I don’t know. In a way a writer can never know what part of their real life impacts the writing the most. You can make guesses, and sometimes it becomes painfully clear. I’ve had that moment of clarity so bright and sharp that it is squirmingly painful. That therapy moment when you realize what issue you’re working on paper and why your character did that, and what dark bit of your own psyche needed it done. I’m more at peace with those moments than I was years ago, but still I usually know my motives after a book is written. I don’t remember questioning my motives before a book is finished before, not like this. So, I ask myself, if the funeral hadn’t happened this week, just Thursday, would I be this tempted to rewrite the book and bring the dead back to life?
I still don’t know. I do know that one of the reasons so few people that are emotionally important to my main characters is a direct result of my own early losses. I have had enough real death and loss in my life that I love the fact that in fiction I can save people. It still isn’t done consciously though, it’s just the way my muse and I roll. It works for her and me. If I change this scene and save people it will be a conscious decision to save the day. If I do it you, the readers, may never know where the scene was and what I changed, or who didn’t die. But I’m not sure that my own emotional wounds are enough reason to save my imaginary friends after I have already gone through the grief. We saved one of them early in the book and that was the very one that caused the extra carnage later, so in trying to prevent death I made it worse, made it a higher body count. Is that my lesson? That sometimes in trying to save one life, you risk more later? Or is the lesson, that I’m human and I’m allowed to have all these emotions. I’m allowed to be bothered by real life grief and I’m allowed to find ways to comfort myself. That would be true.

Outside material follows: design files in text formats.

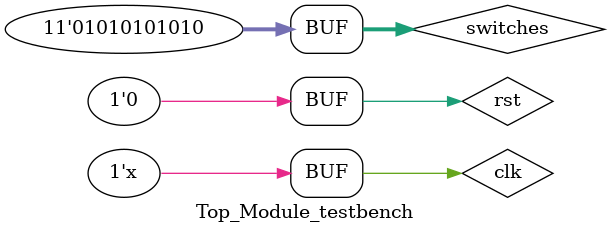
<source format=v>
`timescale 1ns / 1ps


module Top_Module_testbench(
    );
    reg clk,rst;
    reg [10:0] switches;
    wire [2:0] leds; 
    wire [6:0] seven_seg; 
    wire [3:0] seven_enable;
    
    Top_module TM_test(.clk(clk),.rst(rst),.switches(switches),.leds(leds),.seven_seg(seven_seg),.seven_enable(seven_enable));
    
    always #5 clk=~clk;
    
    initial
    begin
    clk=0;
    rst=0;
    switches=11'b01010101010;
    #50000000 rst=1'b1;
    #50000000 rst=1'b0;
    #100000000 switches[10]=1'b1;
    #100000000 switches[10]=1'b0;
    end
endmodule

</source>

I’m just not certain where my own emotion leaves off and my responsibility to my imaginary friends comes into play. I’m not even certain which master saving the lives would serve; me, or my world? I will read the scene after lunch and that will decide me. If it reads well, I will let it stand, if it reads badly, then I may rewrite it. I have never been so conflicted about my own writing before. There is a part of me that wants it to read badly so I can have the excuse to rewrite it. Maybe that’s why God chooses to limit himself/their-selves in our world, because if They did not they would be rewriting around our own free will so often that time would stop and history be only theory. Free will is a wonderful gift, but in real life as in the imaginary one it can also screw a whole lot of things up.